Él dejó su portátil en el asiento de atrás y se acomodó en el del copiloto. Annabelle consultó las indicaciones de Molly y luego tomó una sinuosa carretera de dos carriles. Se preguntó cómo habría pasado él el Cuatro de Julio. No había vuelto a verle desde el miércoles, cuando le presentó a la arpista del De Paul, que a él le pareció inteligente, atractiva, pero demasiado seria. Concluida la cita, le había pedido más información sobre Gwen. Algún día no muy lejano tendría que contarle la verdad sobre ese asunto. Una idea en absoluto agradable.

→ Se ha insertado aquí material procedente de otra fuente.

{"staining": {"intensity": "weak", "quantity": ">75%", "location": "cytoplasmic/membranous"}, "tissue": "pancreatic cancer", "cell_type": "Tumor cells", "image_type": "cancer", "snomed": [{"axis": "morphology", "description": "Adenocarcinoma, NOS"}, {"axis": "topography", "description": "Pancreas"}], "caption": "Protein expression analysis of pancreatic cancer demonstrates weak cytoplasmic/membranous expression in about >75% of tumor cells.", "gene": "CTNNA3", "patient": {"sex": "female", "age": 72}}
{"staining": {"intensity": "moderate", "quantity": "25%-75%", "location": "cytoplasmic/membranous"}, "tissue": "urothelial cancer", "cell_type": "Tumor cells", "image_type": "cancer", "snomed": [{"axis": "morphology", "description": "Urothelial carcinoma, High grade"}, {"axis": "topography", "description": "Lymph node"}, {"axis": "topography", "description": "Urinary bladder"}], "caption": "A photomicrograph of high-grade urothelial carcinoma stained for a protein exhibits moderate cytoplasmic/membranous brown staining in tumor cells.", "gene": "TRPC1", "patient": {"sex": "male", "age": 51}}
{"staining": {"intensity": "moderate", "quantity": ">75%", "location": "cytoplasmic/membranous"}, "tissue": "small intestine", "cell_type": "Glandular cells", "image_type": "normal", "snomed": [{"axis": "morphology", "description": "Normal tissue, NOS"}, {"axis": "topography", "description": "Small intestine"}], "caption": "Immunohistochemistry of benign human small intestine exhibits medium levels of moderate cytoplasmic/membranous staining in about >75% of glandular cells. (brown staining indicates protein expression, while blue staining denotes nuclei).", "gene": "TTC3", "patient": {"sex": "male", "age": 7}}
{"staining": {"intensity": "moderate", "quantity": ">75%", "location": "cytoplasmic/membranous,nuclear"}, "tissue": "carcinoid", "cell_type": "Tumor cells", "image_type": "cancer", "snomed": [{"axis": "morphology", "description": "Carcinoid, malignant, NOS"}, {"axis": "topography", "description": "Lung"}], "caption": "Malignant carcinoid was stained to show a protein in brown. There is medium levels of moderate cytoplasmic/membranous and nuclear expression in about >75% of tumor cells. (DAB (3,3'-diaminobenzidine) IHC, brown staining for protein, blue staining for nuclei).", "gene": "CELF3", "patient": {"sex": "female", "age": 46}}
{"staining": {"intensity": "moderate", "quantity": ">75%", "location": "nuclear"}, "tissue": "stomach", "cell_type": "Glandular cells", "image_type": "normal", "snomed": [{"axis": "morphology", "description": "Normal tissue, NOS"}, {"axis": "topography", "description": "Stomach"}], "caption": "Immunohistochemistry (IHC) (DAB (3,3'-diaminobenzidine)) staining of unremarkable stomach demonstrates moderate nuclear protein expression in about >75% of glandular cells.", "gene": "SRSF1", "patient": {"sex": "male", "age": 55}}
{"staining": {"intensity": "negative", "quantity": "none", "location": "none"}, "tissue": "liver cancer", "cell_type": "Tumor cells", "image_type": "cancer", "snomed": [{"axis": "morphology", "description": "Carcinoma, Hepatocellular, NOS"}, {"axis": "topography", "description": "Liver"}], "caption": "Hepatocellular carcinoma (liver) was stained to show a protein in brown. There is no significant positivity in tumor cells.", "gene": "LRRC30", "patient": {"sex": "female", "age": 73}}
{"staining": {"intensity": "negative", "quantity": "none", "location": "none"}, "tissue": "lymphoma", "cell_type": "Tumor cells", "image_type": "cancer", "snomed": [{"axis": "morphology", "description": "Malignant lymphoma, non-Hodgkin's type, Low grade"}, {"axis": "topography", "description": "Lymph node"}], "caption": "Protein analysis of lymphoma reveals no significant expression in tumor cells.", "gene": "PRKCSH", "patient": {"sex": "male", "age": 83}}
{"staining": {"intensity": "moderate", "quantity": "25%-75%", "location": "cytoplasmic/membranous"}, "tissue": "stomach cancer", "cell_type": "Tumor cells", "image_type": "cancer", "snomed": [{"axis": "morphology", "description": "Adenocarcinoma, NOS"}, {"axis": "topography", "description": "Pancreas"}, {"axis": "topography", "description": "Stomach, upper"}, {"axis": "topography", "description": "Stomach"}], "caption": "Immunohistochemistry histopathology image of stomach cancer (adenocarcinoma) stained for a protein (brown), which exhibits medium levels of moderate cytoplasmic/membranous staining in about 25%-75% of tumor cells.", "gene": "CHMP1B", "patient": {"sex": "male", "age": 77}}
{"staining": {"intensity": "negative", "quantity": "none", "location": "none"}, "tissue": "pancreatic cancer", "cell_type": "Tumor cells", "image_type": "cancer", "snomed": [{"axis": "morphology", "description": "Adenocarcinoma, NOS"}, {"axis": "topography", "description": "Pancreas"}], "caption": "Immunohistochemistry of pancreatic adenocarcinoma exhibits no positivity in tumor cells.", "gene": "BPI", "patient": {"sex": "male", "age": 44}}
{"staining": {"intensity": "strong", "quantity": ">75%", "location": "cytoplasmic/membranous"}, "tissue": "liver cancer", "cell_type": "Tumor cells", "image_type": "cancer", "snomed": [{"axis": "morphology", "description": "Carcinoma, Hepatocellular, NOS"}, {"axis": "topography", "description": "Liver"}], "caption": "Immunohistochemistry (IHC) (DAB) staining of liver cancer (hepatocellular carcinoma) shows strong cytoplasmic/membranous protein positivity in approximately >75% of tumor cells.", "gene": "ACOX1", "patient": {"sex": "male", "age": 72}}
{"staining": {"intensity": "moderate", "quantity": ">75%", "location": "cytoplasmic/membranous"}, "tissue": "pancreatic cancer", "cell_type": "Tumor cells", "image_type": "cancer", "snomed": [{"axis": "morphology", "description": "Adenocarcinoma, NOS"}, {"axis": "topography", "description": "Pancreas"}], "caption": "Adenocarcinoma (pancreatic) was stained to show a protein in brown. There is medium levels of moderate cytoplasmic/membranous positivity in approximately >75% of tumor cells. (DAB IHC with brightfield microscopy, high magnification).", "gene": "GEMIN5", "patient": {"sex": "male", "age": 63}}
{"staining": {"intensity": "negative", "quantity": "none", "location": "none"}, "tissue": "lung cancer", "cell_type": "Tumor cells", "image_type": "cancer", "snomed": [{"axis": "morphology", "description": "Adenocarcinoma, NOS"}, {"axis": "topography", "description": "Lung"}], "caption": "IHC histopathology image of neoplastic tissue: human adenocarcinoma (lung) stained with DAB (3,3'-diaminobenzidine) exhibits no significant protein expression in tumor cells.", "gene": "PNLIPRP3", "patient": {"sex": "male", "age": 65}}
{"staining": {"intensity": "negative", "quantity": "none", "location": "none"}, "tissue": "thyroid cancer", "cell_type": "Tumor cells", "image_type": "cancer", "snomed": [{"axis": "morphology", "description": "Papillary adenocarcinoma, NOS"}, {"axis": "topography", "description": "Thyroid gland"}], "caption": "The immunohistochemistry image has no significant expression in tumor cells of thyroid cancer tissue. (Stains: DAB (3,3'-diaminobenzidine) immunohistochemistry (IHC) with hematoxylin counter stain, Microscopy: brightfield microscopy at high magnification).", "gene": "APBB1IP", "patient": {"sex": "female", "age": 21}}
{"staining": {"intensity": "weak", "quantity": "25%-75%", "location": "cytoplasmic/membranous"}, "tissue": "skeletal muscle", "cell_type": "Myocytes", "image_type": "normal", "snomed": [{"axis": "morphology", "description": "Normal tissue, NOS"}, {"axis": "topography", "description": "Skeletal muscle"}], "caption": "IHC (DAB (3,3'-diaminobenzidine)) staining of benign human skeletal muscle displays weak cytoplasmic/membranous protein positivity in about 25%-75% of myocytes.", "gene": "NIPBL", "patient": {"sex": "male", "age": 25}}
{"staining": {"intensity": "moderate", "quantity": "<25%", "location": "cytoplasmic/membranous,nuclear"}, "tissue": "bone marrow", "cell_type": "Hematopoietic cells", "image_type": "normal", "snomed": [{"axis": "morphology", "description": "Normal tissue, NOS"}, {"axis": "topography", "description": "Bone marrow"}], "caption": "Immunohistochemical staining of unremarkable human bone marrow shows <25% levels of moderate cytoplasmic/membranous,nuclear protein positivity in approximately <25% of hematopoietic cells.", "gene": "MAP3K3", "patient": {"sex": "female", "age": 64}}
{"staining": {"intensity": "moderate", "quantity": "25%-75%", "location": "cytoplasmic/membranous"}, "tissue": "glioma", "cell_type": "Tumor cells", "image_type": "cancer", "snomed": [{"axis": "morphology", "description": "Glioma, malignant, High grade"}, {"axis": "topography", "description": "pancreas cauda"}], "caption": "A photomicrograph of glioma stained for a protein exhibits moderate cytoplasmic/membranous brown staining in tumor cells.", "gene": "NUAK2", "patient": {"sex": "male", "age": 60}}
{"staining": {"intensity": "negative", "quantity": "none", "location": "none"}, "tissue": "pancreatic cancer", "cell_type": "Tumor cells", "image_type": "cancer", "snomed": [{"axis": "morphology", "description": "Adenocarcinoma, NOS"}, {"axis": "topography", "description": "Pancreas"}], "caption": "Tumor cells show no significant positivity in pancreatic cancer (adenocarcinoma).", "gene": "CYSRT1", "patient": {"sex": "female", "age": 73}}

Mientras él hacía otra llamada, se concentró en el placer de conducir un coche que no fuera Sherman. Molly no había exagerado al describirle lo bonito que era aquello. Los bosques se extendían a ambos lados de la carretera, en grupos de pinos, robles y arces. El año anterior, Annabelle se había visto obligada a cancelar sus planes de asistir al retiro porque Kate se presentó en Chicago sin avisar, pero se lo habían contado todo: los paseos que habían dado por el camping, que iban a nadar al lago y que hacían las tertulias literarias en el cenador nuevo que Molly y Kevin habían construido cerca de la zona privada donde vivían, contigua al bed & breakfast. Le sonó todo muy relajante. Pero ahora no se sentía relajada. Se jugaba mucho, y tenía que permanecer centrada.

Heath realizó una segunda llamada antes de guardar por fin el teléfono y ocuparse de criticar su forma de conducir.

– Tiene un montón de sitio para adelantar a ese camión.

– Siempre que ignore la doble línea continua.

– No le pasará nada por pisarla.

– Claro. ¿Para qué preocuparse por una tontería como una colisión frontal?

– El límite de velocidad es de noventa, usted no pasa de cien.

– No me obligue a parar el coche, joven.

Él se rió entre dientes, y pareció relajarse un rato. Sin embargo, no tardó en volver al ataque: suspirar, mover nerviosamente el pie, enredar con la radio. Ella le dirigió una mirada sombría.

– No es usted capaz de pasarse tres días enteros lejos del trabajo ni soñando.

– Claro que si.

– No sin su móvil.

– Desde luego que no. Ganará usted nuestra apuesta.

– ¡No hemos hecho ninguna apuesta!

– Mejor. Detesto perder. Y en realidad no son tres días. Hoy ya he trabajado ocho horas, y el domingo por la mañana salgo para Detroit. Usted ha hecho planes para volver a la ciudad por su cuenta, ¿no?

Ella asintió. Iba a volver en coche con Janine, la otra soltera del grupo. Él echó un vistazo al velocímetro.

– Ha debido de hablar con Molly después de la fiesta, y me atrevo a suponer que la acribillaría a preguntas sobre este fin de semana. ¿Cómo le explicó que viniera con usted?

– Le dije que estaban llamando a la puerta y que enseguida la llamaba. ¿Eso es un pavo silvestre?

– No lo sé. ¿Le devolvió la llamada?

– No.

– Debió hacerlo. Ahora sospechará algo.

– ¿Y qué se supone que debía decirle? ¿Que está usted obsesionado con chuparle el culo a su hermana?